I am seriously SO over all of this snow! We have now had the third snowiest winter of all time in Philadelphia… ew ew ew ew ew!! All last week while stuck inside because of the terrible weather, all I could think about was soup. I was looking at recipes of soup that I’ve made before and ones that I’ve saved for a rainy day. I didn’t even care what kind… I just really wanted soup.
And honestly, what better soup to make on a snowy day than one that cooks in a crockpot and makes your house smell all sorts of delicious?! I decided to spend some time on Sunday making a new chili recipe with Dave. We like to experiment and try new things, so this time around, we made a lamb chili. It was so delish! Stay tuned because I’ll be posting about that recipe soon
We decided to make this amazing cornbread to go along with the chili, which was a fabulous idea because it was so freakin’ easy and so yummy!
I have actually always wanted to try a baking recipe in my cast iron skillet, so this was the perfect opportunity.
This recipe is from the super popular blogger, Michelle, from Brown Eyed Baker. This is the first recipe I’ve made from her site, and I am so excited to try others… this one was great! Check out her blog and instagram… she has two adorable Golden Retrievers and posts so many pictures of them, I just love it!
Buttermilk Skillet Cornbread
1¼ cups Yellow Cornmeal
1¼ cups All-Purpose Flour
2 Tablespoons White Sugar
1½ teaspoons Baking Powder
½ teaspoon Baking Soda
1½ teaspoons Kosher Salt
1¾ cups Reduced Fat Buttermilk
1 large Egg
1/2 can Creamed Corn
4 Tablespoons Butter, cut into 4 pieces
1. Preheat your oven to 425 degrees.
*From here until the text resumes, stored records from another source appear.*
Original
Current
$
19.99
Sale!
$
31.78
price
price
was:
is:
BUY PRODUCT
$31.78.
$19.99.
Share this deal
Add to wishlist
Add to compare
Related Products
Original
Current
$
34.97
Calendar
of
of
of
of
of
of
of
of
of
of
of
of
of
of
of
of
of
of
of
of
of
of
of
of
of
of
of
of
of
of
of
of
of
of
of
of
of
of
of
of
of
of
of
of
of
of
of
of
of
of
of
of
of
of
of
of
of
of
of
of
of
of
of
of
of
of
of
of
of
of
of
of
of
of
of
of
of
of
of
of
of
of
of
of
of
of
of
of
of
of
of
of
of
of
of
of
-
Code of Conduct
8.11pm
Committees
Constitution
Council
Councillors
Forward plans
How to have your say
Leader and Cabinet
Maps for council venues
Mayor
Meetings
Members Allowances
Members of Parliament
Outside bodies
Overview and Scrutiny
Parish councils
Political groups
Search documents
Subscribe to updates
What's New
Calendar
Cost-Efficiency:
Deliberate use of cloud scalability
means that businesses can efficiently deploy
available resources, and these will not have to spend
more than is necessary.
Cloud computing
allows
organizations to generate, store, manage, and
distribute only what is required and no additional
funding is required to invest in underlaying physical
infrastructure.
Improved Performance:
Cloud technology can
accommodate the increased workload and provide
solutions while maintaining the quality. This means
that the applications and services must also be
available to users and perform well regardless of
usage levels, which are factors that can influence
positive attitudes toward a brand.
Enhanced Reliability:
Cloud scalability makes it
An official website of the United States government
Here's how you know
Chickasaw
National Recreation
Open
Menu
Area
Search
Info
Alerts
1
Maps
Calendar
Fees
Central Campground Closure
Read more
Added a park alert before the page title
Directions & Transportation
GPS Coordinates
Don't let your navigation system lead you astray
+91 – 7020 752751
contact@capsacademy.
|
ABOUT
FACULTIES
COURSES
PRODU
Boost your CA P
In a large bowl, whisk together the cornmeal, flour, sugar, baking powder, baking soda, and kosher salt. Measure your buttermilk in a large measuring cup, then add the egg and stir. Add the buttermilk mixture and the creamed corn to the dry ingredients and stir using a rubber spatula until the mixtures are completely combined. Chop or snip some chives into the batter as well if you’d like.
2. Put the four pieces of butter in a cast iron skillet (10-12 inches) and then place the pan in the preheated oven until the butter is melted (about 3 minutes). Remove the skillet from the oven and swirl the pan so the butter coats the bottom and partially up the sides of the pan. Add the batter to the skillet and smooth the top with the rubber spatula.
3. Cook in the oven for about 20 minutes or until a toothpick entered into the middle comes out clean. Let cool slightly then cover the pan with a cutting board and flip, removing the cornbread. Slice and serve warm.
Recipe Adapted from: Brown Eyed Baker
I was literally in shock when this recipe turned out right. I’m not very good at baking (I rarely follow instructions the right way) and could not believe how perfect this cornbread came out of the skillet! What a relief.
The only change I would make to this recipe for next time would be to add either a little bit more sugar or kosher salt… or even jalapeños! The good thing about cornbread is that the opportunities are endless… you can add whatever you’d like. This cornbread was so delicious and was the perfect accompaniment to our lamb chili!